The Country Club Garage, located at 1238 Western Avenue, demolished
and succeeded in the mid 1970's by the Across-the-Street Pub.
Photo probably taken in the 1960's; gasoline at 30.9c per gallon.
This building and the business is mentioned by Fred Abele in an article
in the Altamont Enterprise 27 January 1983.
The McKownville Fire
Department kept their first vehicles in the basement at the
rear of this building from 1926 to 1935. For most of this time, this
consisted of the original 1918 "chemical engine" trailer remounted
on a Packard car chassis, the modification and assembly done by the
owner of this garage, one Oliver Wendell Holmes.
A letter in
1983 to the Altamont Enterprise from Mr. Newton Ronan contains
reminiscences of growing up in McKownville, including memories of
this garage and its owners, and of the fire department; he says Mr
Holmes in the 1930's owned the largest tow truck in the Capital
District.
In the picture, the Sunoco logo on the sign is the design later than
1954. The street light is the same design as can be seen now (look
on Google Streetview), possibly on the very same utility pole at the
eastern corner of Upper Hillcrest Avenue! The garage was built all
the way up to the edge of the lot and the Hillcrest Avenue western
street boundary (map below), so much of it was covering what is now
the pub's parking/driveway area.
The garage took its business name from being located near the Albany
Country Club; there is no evidence we have seen of ownership by the
Club of this business. The garage was sold to Peter Lampman sometime
in the mid-1930's (Ronan's
letter also mentions him), and a small ad in the Altamont
Enterprise in November 1937 indicates that it was then selling Dodge
and Plymouth cars, but it was most of the time a repair and gas
station business.
========================
EXERCISE 1:
In the passage about the Country Club Garage, where did the garage's business name come from?
EXERCISE 2:
Carry on the account of the Country Club Garage from the point where it stops.

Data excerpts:
========================
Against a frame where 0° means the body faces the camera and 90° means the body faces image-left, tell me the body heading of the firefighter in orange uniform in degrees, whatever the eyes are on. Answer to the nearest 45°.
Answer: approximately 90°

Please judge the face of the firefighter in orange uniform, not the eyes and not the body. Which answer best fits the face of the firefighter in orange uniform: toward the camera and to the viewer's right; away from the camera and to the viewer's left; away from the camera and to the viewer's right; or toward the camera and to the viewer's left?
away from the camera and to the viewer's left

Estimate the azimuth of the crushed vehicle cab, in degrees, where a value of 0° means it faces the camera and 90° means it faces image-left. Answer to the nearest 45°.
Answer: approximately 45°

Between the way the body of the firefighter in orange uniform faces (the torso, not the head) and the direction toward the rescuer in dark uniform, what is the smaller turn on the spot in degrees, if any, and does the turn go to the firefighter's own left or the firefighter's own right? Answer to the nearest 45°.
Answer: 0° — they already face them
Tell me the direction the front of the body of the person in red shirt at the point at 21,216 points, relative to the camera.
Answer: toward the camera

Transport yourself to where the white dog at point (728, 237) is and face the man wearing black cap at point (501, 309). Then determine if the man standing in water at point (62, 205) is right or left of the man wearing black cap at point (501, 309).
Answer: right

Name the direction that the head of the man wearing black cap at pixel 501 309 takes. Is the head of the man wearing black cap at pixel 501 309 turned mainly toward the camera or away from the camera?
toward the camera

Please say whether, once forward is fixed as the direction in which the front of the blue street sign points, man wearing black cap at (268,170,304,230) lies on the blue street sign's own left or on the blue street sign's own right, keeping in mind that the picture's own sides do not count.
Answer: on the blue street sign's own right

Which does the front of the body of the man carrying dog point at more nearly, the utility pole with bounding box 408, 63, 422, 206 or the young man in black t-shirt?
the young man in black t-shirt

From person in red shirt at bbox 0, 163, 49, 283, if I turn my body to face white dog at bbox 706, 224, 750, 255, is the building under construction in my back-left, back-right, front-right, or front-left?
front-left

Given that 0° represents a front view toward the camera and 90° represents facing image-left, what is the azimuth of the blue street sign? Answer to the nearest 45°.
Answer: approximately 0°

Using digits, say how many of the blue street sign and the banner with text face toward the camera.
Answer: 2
========================
TASK ANSWER 1:
It came from the garage's location near the Albany Country Club.

TASK ANSWER 2:
There was an astonishing proliferation of gasoline/service stations
along this part of Western Avenue in the 1920-50 interval,
reflecting the primary nature of US Route 20 (Western Avenue here)
in the pre-interstate road network. The property maps and the city
directories show that in 1932, there were four garage/filling
stations here within half a mile of each other. In 1952, there were
no fewer than seven of them between the Albany city line and Fuller
Road. In March 1936, the McKownville Improvement Association minutes
record a recommendation to the Town Board to restrict the number of
gas stations; this may have been one of the issues that from the
mid-1940's prompted the Association repeatedly to urge the Town to
establish zoning regulations, and a Planning Department, which did
eventually happen in the early 1950's.
Extract from Sanborn fire insurance map of 1934 (survey probably
1933), annotated to highlight the Country Club Garage, built to the
lot line,
and showing the original notation that the McKownville FD were using
it.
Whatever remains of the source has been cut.